● Dataset records
■ ■ ■

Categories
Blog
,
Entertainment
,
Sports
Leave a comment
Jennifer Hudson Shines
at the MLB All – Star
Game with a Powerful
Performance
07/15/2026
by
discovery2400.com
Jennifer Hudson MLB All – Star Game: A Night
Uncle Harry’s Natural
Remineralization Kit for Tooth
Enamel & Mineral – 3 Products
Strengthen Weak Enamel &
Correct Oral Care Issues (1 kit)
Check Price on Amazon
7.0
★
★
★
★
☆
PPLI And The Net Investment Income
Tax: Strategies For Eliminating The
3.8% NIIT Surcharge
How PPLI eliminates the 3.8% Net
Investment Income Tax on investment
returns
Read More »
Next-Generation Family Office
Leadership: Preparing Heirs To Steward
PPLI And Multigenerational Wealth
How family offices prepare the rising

■ ■ ■

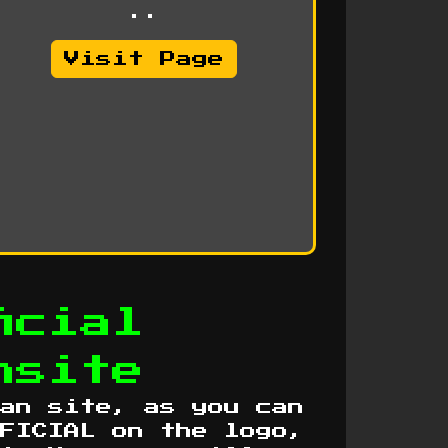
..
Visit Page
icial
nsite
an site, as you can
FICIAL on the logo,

■ ■ ■

● Written task
Return each line from the entries above that contains the word "Star".

● Your response
at the MLB All – Star
Jennifer Hudson MLB All – Star Game: A Night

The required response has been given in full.